State Metadata vs Persistent Metadata
State metadata capture the state of something (a system, a component, a data set) at a given time or time range. All "other" metadata do not perform this capture. Persistent metadata describe a system, component, or data set which is unchanging. Typically there is no precise dividing line between the two, since all things may change eventually, and in some systems the state of the system changes in every data record, and is likely captured within the data stream, for that reason.
By Functional Category
In their 2006 paper (see References below), Ganesan Shankaranarayanan and Adir Even propose 6 types of metadata:
- Infrastructure metadata: abstracts the components of the computer systems, e.g., for system maintenance;
- Model metadata (the data dictionary): abstracts the modeling of data into entities and their relationships: conceptual, logical, and physical; it includes semantic and translation elements;
- Process metadata: information on how data is generated and the transformations it undergoes from source to target;
- Quality metadata: captures the assessment of the actual data stored in the system, including quality measurements (e.g., accuracy) and summaries of the data (e.g., total records or bytes);
- Interface (delivery and reporting) metadata: captures how the data is used;
- Administration metadata: includes information on users, security, and access privileges to data and applications.
In Conclusion
The categories above represent frameworks to consider in designing a metadata-centric system. What is important in your system design is that you understand what kind of data you are dealing with, and what kinds of questions you need to answer with your metadata. You need to understand which distinctions above are likely to be important to your system, and which are not relevant.

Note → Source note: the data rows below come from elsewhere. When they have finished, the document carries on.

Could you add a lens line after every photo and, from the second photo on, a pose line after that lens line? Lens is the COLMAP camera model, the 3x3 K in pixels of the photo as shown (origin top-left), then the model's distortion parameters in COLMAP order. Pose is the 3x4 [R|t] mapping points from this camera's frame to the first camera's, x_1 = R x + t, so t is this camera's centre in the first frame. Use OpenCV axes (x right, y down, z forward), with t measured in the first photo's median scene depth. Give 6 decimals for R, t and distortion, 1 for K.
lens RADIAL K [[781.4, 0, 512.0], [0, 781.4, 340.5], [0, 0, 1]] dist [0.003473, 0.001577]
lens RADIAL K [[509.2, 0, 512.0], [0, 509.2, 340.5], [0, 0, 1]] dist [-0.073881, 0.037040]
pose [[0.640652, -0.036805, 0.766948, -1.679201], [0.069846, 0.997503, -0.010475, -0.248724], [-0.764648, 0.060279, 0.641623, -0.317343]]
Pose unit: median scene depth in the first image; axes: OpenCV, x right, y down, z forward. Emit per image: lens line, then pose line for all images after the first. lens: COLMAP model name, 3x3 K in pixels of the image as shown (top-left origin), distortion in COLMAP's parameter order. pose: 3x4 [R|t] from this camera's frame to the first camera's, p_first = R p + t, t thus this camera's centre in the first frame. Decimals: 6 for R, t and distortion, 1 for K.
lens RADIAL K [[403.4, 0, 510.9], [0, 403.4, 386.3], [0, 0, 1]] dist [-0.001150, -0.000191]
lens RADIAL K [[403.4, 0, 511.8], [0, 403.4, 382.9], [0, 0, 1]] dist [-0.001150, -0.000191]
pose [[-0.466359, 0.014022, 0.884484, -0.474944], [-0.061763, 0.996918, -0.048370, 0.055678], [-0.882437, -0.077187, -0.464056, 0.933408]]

Finally, the categories above illustrate the importance of precise terminology when collaborating on a design. Be sure that the data system's developers are using "search metadata" to mean the same thing that you are. Lists of the metadata fields, and the user queries they will enable answering, are one particularly good way to ensure agreement and understanding.
References
Shankaranarayanan, G. and A. Even. The Metadata Enigma, Communications of the ACM, Vol. 49, No. 2, pp 88-94, February 2006.